• Written task:
Reproduce the text of every row below line for line, and leave the pictures out of your answer.
====================
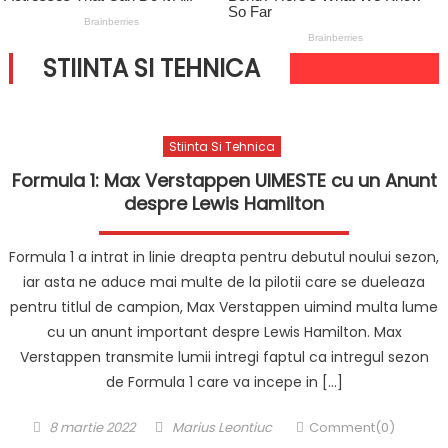
STIINTA SI TEHNICA
Stiinta Si Tehnica
Formula 1: Max Verstappen UIMESTE cu un Anunt
despre Lewis Hamilton
Formula 1 a intrat in linie dreapta pentru debutul noului sezon,
iar asta ne aduce mai multe de la pilotii care se dueleaza
pentru titlul de campion, Max Verstappen uimind multa lume
cu un anunt important despre Lewis Hamilton. Max
Verstappen transmite lumii intregi faptul ca intregul sezon
de Formula 1 care va incepe in […]
Posted
Author
8 martie 2022
Marius Leontiuc
Comment(0)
====================
• Expected answer:
STIINTA SI TEHNICA
Stiinta Si Tehnica
Formula 1: Max Verstappen UIMESTE cu un Anunt
despre Lewis Hamilton
Formula 1 a intrat in linie dreapta pentru debutul noului sezon,
iar asta ne aduce mai multe de la pilotii care se dueleaza
pentru titlul de campion, Max Verstappen uimind multa lume
cu un anunt important despre Lewis Hamilton. Max
Verstappen transmite lumii intregi faptul ca intregul sezon
de Formula 1 care va incepe in […]
Posted
Author
8 martie 2022
Marius Leontiuc
Comment(0)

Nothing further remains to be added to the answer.